**Work instruction**
Reproduce exactly, and only, the lines below from the one containing "- GitHub Pages" through the one containing "engagement exceptionnel, une".
--- START ---
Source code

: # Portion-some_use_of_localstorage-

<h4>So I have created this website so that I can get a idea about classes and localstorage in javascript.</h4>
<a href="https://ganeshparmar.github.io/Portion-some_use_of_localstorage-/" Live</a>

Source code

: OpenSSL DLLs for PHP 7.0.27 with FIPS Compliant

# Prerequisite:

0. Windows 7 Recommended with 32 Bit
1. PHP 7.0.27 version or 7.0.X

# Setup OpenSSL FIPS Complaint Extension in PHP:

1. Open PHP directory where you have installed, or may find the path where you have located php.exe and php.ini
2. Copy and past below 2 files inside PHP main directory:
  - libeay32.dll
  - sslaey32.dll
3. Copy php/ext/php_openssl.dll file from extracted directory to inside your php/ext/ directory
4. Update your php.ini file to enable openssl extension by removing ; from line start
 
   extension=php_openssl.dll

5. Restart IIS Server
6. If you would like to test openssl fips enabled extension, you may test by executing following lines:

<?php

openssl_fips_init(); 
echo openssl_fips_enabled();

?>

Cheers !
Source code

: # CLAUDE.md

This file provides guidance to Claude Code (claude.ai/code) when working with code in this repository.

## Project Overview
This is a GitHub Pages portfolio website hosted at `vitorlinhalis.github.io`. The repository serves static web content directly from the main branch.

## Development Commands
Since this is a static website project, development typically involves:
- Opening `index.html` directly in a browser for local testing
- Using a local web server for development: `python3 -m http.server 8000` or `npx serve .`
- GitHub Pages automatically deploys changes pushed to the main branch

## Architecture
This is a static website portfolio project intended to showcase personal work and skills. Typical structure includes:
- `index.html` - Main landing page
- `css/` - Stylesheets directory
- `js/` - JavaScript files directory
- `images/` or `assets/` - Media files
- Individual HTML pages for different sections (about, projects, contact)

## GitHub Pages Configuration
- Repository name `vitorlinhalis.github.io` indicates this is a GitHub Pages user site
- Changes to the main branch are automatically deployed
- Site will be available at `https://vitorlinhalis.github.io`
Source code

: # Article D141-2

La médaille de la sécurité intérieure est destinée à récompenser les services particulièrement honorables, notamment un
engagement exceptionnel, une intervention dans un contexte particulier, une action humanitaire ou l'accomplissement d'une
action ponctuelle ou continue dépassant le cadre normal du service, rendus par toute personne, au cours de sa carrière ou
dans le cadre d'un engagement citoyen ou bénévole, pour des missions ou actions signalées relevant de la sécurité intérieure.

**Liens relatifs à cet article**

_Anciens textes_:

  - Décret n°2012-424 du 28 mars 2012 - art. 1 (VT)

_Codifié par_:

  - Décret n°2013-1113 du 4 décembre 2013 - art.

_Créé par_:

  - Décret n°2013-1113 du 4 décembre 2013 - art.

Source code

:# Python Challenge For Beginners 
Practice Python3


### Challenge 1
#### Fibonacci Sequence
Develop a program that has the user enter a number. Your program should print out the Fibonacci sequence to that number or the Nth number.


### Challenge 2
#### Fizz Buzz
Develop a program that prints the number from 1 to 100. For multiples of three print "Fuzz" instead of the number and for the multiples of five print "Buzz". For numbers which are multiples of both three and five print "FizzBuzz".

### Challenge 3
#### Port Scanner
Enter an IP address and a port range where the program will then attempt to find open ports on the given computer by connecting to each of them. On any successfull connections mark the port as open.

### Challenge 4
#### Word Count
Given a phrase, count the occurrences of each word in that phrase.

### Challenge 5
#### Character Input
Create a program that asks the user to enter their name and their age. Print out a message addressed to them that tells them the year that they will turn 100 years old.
--- END ---
**Written response**
- GitHub Pages automatically deploys changes pushed to the main branch

## Architecture
This is a static website portfolio project intended to showcase personal work and skills. Typical structure includes:
- `index.html` - Main landing page
- `css/` - Stylesheets directory
- `js/` - JavaScript files directory
- `images/` or `assets/` - Media files
- Individual HTML pages for different sections (about, projects, contact)

## GitHub Pages Configuration
- Repository name `vitorlinhalis.github.io` indicates this is a GitHub Pages user site
- Changes to the main branch are automatically deployed
- Site will be available at `https://vitorlinhalis.github.io`
Source code

: # Article D141-2

La médaille de la sécurité intérieure est destinée à récompenser les services particulièrement honorables, notamment un
engagement exceptionnel, une intervention dans un contexte particulier, une action humanitaire ou l'accomplissement d'une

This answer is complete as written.